In the last few days, I've read two interesting articles about news and its audience. In very different ways, the articles look at how traditional media favor the predictable stories. Today, as I watched the Scoble/Facebook/Plaxo mini-maelstrom spin up before turning into an interesting discussion of privacy / data portability / contracts (pick a theme, any theme), I thought about what becomes the lead story online. Celebrity scandal, it seems, sells online, too.

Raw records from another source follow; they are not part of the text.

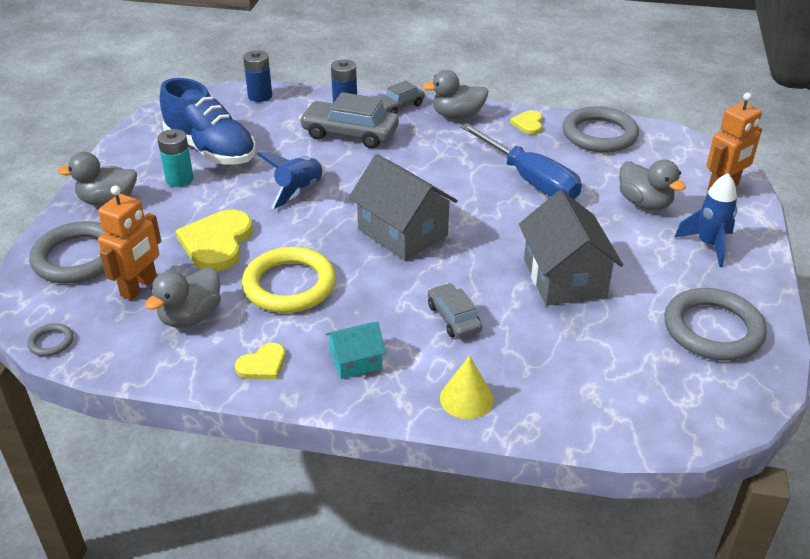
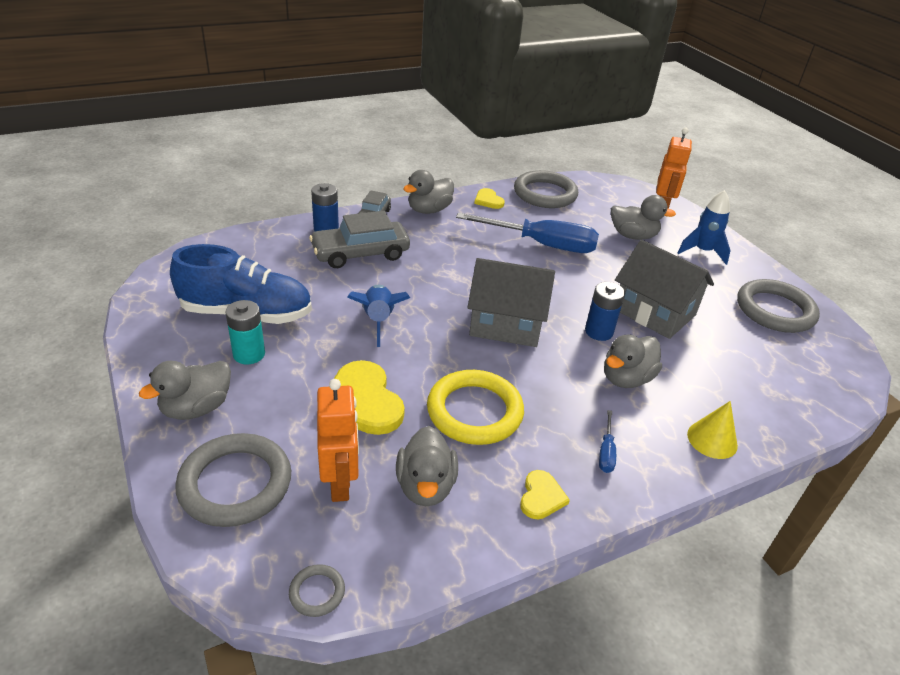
camera: 40 degrees left, 0 degrees up
blue battery [243,51,272,102] -> blue battery moved to [585,282,625,341]
turquoise house [326,322,386,379] -> blue screwdriver [599,410,616,473]
grey car [428,283,482,338] -> grey duck [604,334,662,388]

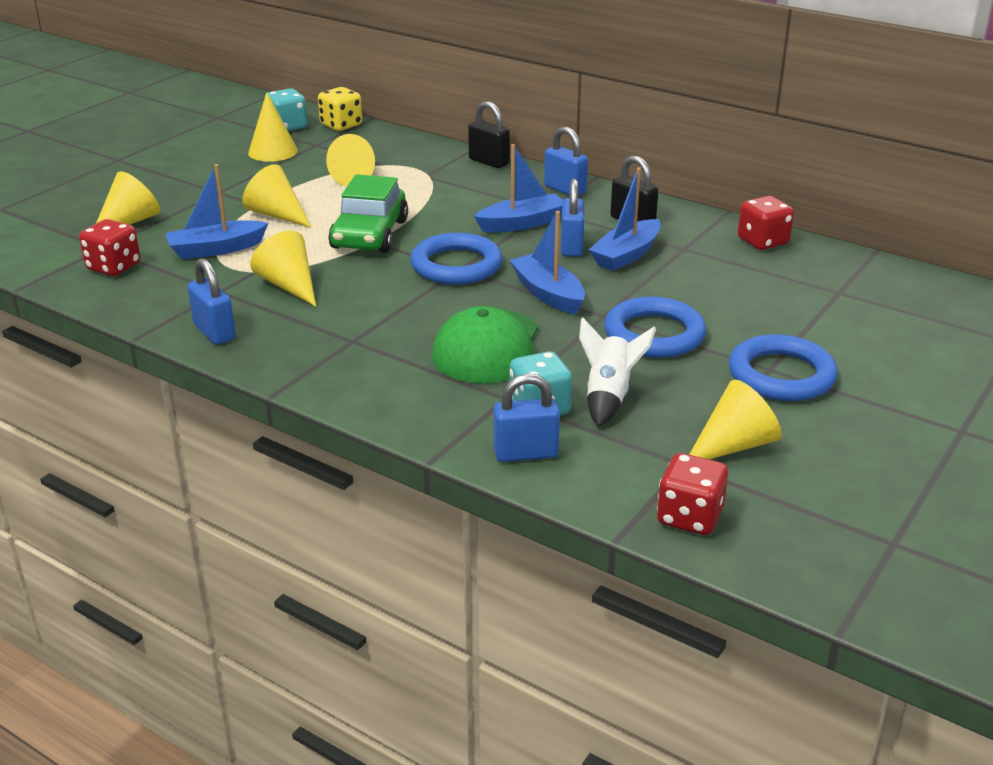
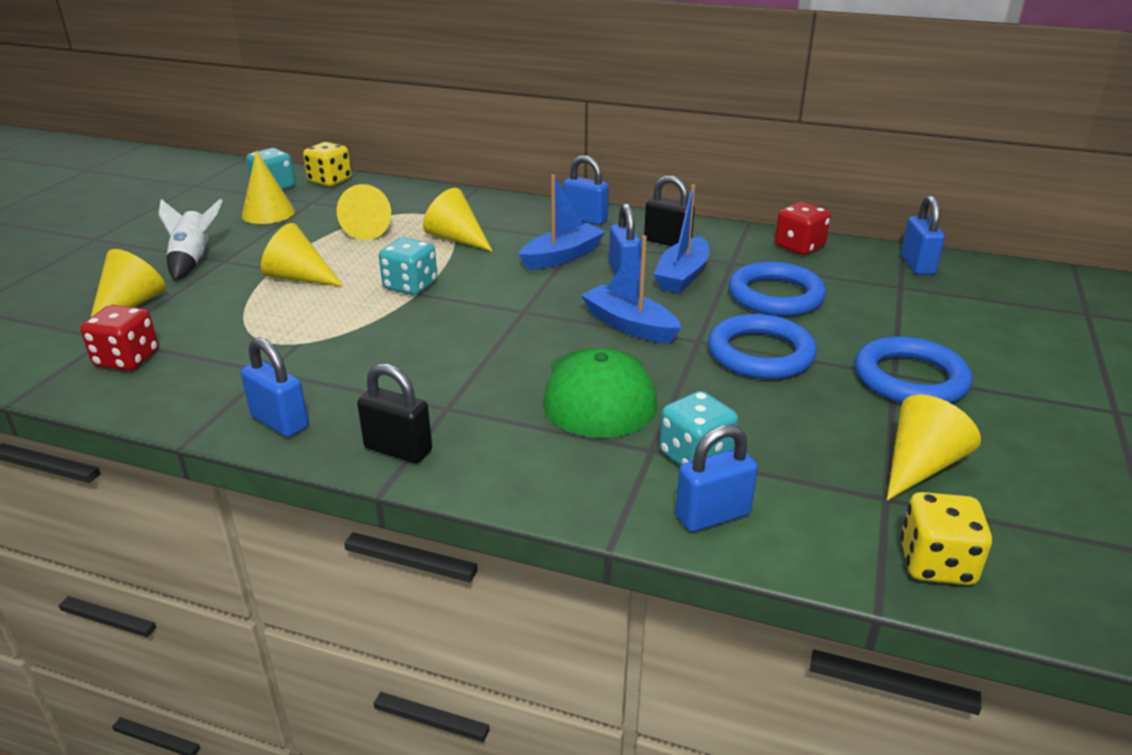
camera: 15 degrees left, 0 degrees up
blue boat [165,164,268,259] -> none
yellow cone [250,231,316,307] -> yellow cone moved to [423,188,493,252]
green car [328,174,408,253] -> turquoise dice [379,237,437,295]
blue ring [410,233,503,285] -> blue ring moved to [728,262,826,316]
black padlock [468,101,510,168] -> black padlock moved to [357,364,432,463]
white rocket [579,317,656,427] -> white rocket moved to [158,199,223,280]
red dice [657,453,728,535] -> yellow dice [900,492,992,585]
none -> blue padlock [901,195,945,275]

No one ever went broke underestimating the intelligence of the American public.
- Henry Mencken
John Hockenberry confirms low opinions of network television news in the January/February issue of Technology Review. Among the many indictments, he describes the network's fixation on a chosen narrative and stories that provoke an emotional response. If it bleeds, it leads, unless it contradicts the approved story line. It's interesting to consider the same mindset planning local TV stations' murder-and-mayhem hour (aka the 11 o'clock news).
They misunderestimated me.
- George W. Bush
Moving from screen to print, Michael Hirschorn dissected front page story selection in the December issue of The Atlantic. Comparing most-emailed lists from major newspapers to their front pages, he discovered that readers' interests are not framed by the media-driven narrative:
The most-e-mailed lists… were a rich stew of global affairs, provocative insight, hot-button issues, pop culture, compelling narrative, and enlightened localism. In short, they were interesting.
So, basically, quality writing captures people's interest. Shocking. Hirschorn sees newspaper readers choosing interesting stories over important stories, but in combination with Hockenberry's stories, I wonder if that's a reaction to the drumbeat of the narrative.
The notion of a user-selected front page is an interesting thought, but we know from Digg and Techmeme that the democratized approach has its own issues. Imagine the fun if "optimizers" found a way to game the front page of the New York Times...
No, I'd rather see editors and producers get serious with the journalism stuff. Compete with YouTube on the celebrity noise if you must, but remember the audience that is attracted to quality content and that will share what it finds interesting.
Social media headlines
So, anyway, I'm indulging my Twitter habit today, and suddenly everyone in the bubble is talking about Scoble and his little tiff with Facebook. Eventually, everyone blogged their opinions, and it took over Techmeme. The Wall Street Journal has $100 oil; we get a screen-scraping scandal.
Once the story hit the blogs, it got picked up by the memetrackers, but if you really wanted to keep up, you had to follow Twitter—a huge time sink, and impossible to read it all. What if someone were to build a memetracker that summarized Twitter discussions in near-real time? Not just stats, popularity or visualization, but an actual summary? Then everyone could be in on the 30-second news cycle that is the social media echosphere.
Yeah, I know, it has all sorts of challenges. If it were easy, I'd do it myself.
Update: Enter Tweetmeme. Will this do the trick?